→ WHAT THE EXERCISE ASKS: Please write out every line of the listing below verbatim, with each character unchanged.

→ DATA SUPPLIED:

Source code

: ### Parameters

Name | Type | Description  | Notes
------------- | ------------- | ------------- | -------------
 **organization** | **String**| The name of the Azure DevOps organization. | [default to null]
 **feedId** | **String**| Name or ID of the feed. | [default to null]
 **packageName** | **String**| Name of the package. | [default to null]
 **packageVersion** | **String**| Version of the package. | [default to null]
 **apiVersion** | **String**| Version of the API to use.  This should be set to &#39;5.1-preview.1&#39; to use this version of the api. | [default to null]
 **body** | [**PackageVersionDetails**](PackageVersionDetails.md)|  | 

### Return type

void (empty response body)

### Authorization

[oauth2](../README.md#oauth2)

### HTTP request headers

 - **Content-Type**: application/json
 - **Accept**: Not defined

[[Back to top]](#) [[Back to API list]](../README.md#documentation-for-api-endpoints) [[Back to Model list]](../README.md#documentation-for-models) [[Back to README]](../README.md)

→ TASK RESULT:
Source code

: ### Parameters

Name | Type | Description  | Notes
------------- | ------------- | ------------- | -------------
 **organization** | **String**| The name of the Azure DevOps organization. | [default to null]
 **feedId** | **String**| Name or ID of the feed. | [default to null]
 **packageName** | **String**| Name of the package. | [default to null]
 **packageVersion** | **String**| Version of the package. | [default to null]
 **apiVersion** | **String**| Version of the API to use.  This should be set to &#39;5.1-preview.1&#39; to use this version of the api. | [default to null]
 **body** | [**PackageVersionDetails**](PackageVersionDetails.md)|  | 

### Return type

void (empty response body)

### Authorization

[oauth2](../README.md#oauth2)

### HTTP request headers

 - **Content-Type**: application/json
 - **Accept**: Not defined

[[Back to top]](#) [[Back to API list]](../README.md#documentation-for-api-endpoints) [[Back to Model list]](../README.md#documentation-for-models) [[Back to README]](../README.md)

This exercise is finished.